## Work to complete
Start at the line in the entries below that contains "X0131800Y0121800D03*", stop at the line that contains "X0191800Y0071800D03*", and output exactly the lines in that span, both ends included.

____

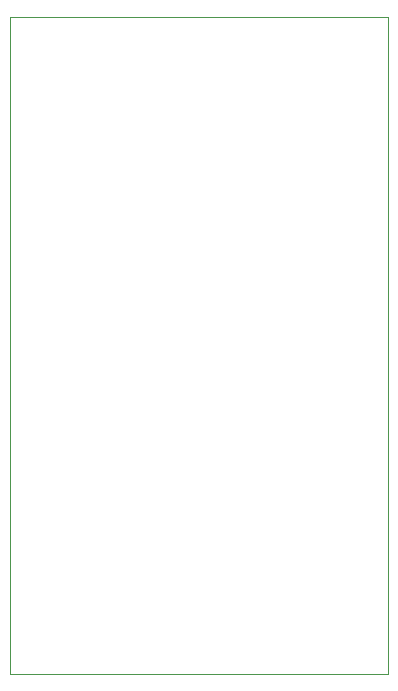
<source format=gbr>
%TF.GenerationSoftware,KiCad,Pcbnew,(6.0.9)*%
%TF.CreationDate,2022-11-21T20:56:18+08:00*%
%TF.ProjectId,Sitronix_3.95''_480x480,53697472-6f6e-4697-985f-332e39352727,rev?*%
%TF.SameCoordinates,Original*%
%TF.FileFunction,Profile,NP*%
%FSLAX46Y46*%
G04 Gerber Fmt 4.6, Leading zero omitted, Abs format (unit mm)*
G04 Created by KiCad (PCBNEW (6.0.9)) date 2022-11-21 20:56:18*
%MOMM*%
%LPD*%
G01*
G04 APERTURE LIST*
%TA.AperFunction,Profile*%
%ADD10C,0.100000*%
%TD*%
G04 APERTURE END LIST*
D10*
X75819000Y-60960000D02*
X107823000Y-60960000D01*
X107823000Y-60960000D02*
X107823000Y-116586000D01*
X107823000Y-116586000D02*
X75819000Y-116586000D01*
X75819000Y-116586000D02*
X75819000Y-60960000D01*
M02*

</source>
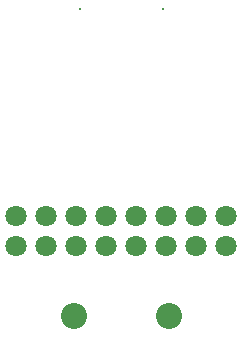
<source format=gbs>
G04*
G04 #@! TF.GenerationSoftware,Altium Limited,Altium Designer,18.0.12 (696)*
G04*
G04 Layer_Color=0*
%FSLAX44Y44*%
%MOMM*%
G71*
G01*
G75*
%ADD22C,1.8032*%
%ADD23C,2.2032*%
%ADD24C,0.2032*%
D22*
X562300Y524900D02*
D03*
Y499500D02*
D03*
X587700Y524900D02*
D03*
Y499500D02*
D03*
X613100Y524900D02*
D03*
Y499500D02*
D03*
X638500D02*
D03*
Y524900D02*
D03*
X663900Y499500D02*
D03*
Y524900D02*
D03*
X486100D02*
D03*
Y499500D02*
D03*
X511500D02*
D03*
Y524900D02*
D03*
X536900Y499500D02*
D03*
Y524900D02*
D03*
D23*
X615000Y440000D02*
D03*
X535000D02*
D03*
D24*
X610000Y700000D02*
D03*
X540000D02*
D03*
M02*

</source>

____

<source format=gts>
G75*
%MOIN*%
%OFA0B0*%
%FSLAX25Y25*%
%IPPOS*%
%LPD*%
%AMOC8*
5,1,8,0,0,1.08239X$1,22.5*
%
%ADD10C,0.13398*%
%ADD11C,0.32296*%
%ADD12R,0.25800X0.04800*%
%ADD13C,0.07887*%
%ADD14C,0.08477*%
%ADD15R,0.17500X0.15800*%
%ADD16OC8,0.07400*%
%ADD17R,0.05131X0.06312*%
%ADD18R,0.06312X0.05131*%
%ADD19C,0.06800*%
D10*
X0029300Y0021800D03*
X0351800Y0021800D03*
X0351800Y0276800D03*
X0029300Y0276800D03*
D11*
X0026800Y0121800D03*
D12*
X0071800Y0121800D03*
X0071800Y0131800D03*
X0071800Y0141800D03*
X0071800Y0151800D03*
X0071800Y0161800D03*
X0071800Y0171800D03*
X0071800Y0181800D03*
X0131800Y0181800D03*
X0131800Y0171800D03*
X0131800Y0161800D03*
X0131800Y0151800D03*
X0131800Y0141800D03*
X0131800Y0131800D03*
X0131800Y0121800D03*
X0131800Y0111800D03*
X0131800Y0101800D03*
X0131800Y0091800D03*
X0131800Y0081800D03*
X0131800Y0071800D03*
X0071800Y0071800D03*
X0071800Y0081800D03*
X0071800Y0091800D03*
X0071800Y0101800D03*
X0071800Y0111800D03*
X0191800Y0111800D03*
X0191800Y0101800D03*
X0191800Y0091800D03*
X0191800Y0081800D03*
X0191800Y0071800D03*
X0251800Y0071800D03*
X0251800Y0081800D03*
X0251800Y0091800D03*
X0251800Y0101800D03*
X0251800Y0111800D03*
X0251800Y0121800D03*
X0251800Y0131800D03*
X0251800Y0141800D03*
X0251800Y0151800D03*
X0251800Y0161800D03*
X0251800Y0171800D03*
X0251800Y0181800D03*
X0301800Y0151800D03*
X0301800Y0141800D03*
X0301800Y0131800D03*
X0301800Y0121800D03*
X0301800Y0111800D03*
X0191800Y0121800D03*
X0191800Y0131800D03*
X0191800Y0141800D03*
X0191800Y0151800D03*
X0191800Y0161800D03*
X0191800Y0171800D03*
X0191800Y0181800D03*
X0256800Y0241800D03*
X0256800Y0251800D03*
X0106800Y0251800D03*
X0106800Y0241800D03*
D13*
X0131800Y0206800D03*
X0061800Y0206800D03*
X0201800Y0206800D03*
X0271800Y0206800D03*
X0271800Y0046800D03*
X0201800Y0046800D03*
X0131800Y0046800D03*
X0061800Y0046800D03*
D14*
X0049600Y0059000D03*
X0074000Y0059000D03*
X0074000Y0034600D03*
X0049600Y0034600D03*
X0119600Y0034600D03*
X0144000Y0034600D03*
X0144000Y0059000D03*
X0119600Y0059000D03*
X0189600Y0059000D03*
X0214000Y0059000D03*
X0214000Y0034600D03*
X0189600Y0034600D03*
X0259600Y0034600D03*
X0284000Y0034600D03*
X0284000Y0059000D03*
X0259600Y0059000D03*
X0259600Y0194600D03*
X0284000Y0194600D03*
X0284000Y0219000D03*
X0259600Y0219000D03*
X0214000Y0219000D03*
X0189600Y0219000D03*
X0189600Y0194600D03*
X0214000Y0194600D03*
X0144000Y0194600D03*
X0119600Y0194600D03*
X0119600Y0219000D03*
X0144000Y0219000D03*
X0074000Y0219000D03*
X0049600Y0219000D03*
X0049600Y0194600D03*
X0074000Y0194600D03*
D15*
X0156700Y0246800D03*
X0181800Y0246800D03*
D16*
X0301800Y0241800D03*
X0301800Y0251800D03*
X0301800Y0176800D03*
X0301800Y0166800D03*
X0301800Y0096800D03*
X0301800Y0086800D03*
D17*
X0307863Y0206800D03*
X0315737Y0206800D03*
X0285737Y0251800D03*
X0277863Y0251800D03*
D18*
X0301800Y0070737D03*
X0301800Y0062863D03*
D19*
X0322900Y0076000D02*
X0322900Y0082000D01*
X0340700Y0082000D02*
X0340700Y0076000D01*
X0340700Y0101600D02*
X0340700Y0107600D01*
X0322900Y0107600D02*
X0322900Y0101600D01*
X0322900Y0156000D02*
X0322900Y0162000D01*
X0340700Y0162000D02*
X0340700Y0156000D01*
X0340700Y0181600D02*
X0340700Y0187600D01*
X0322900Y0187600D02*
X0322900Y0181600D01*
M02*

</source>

____

## Result of this exercise
X0131800Y0121800D03*
X0131800Y0111800D03*
X0131800Y0101800D03*
X0131800Y0091800D03*
X0131800Y0081800D03*
X0131800Y0071800D03*
X0071800Y0071800D03*
X0071800Y0081800D03*
X0071800Y0091800D03*
X0071800Y0101800D03*
X0071800Y0111800D03*
X0191800Y0111800D03*
X0191800Y0101800D03*
X0191800Y0091800D03*
X0191800Y0081800D03*
X0191800Y0071800D03*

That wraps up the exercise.